Two of Australia’s innovators in the building performance space, Buildings Alive and Envizi, have joined forces in a partnership that aims to deliver greater value for clients to optimise energy performance.
It’s hoped the partnership may open up new opportunities in the US, where Envizi has recently made inroads through a partnership with RealFoundations, and Buildings Alive has been working with University of California Berkeley campus and also Google.
The US Department of Energy recently reported on Buildings Alive’s work on a portfolio of 53 buildings at Berkeley, which resulted in daily average energy savings of between four and 13 per cent per building and total savings of 1.7 million kilowatt-hours, equating to US $185,000 over 12 months.
Under the partnership arrangement, Buildings Alive will offer its clients the option to add Envizi’s Equipment Fault Detection module and Soft Meter technology into the suite of resource efficiency services, and Envizi’s clients will have the option of engaging Buildings Alive to provide human-to-human engagement and customised energy optimisation programs.
In combination, this creates a broad offering that combines advanced energy monitoring technologies, data analytics and effective engagement programs.
Buildings Alive’s founder and chief executive Craig Roussac said the company had not previously partnered with any other firm.
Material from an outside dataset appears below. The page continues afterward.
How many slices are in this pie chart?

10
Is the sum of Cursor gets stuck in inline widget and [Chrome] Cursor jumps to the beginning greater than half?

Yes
However both firms being independent and having ownership of their respective technologies made the partnership a good fit, he told The Fifth Estate.
The mix both enriches what can be offered to their respective clients and opens up opportunities for attracting new ones, he said.
The addition of Envizi’s systems means Buildings Alive will be able to tap into another layer of detailed, building specific information to add another dimension to analysis of energy performance in buildings.
Envizi business manager building energy solutions Lynden Clark said the company had been pursuing a market for its building energy optimisation software products for the past 12 months, after a period of working exclusively in the sustainability reporting and data space.
As a software company, it does not deliver the people-based services Buildings Alive does, Mr Clark said.
The element of engagement is, however, important for success in terms of achieving better building performance and this requires people on the ground with an understanding of the client and the building to deliver added value.
“It is a bit of a culture shift from pure technology to a programmatical approach,” he said.
Mr Roussac said the technology had complexity, and that the new offerings would have “layers” of technology, some developed by his company, that still deliver simple information outcomes in terms of making sense of a specific building.
He said the company’s organic expansion over the years had reached the point where having evolved and delivered services across energy, water use and gas usage, clients have been asking “what’s next?” in terms of optimising their property.
“This will be an exciting leap for them,” he said. “It provides an opportunity for engagement that takes into account data science, energy science and behavioural science. It’s a really well-thought through program.”
More staff may be needed if business grows in the US
Mr Roussac said that because the company was “very much focused on people to people relationships”, if the US business starts to grow, more staff would be needed.
“People who run buildings like to talk to people.”
One of the reasons to go for a programmatic approach, Mr Roussac said, was that in the company’s experience working with portfolios of buildings it had found there was an array of expertise across the individual buildings. This means tailoring the approach for each building to ensure people are comfortable with the strategies before taking them on a journey to optimise the building.
Adding in the data capabilities means that instead of a previous model in the market where audits and maintenance were scheduled, and therefore issues might not be identified for some time, the ability of the technology to deliver hourly data means system integrity can be regularly checked.
For Envizi clients, the option will then be for Buildings Alive to “triage and curate” the issue so as to minimise operational impacts, Mr Clark said.
“They are getting much more value in a timely way,” he said.
Mr Roussac said that saving energy was simply about running things better.
The majority of tenant complaints, he said, came when things broke down. Being able to pick up problems and being “right on top of things and ahead” means “happier tenants and energy savings”.
Both companies are focused on the commercial office sector as major area of business growth. Mr Clark said that not only was it larger than any other market sector, it was also more competitive in terms of energy performance, with NABERS ratings a major driver.
Other sectors to be pursued include large retail shopping centres, health and tertiary education.
Mr Roussac said his company had already worked with a large retail client and one in the education space.
The opportunity in the health and university sectors arises because they are like a precinct, Mr Clark said, with a large number of buildings, and are generally energy-intensive.
“We have to test the appetite in those sectors,” he said.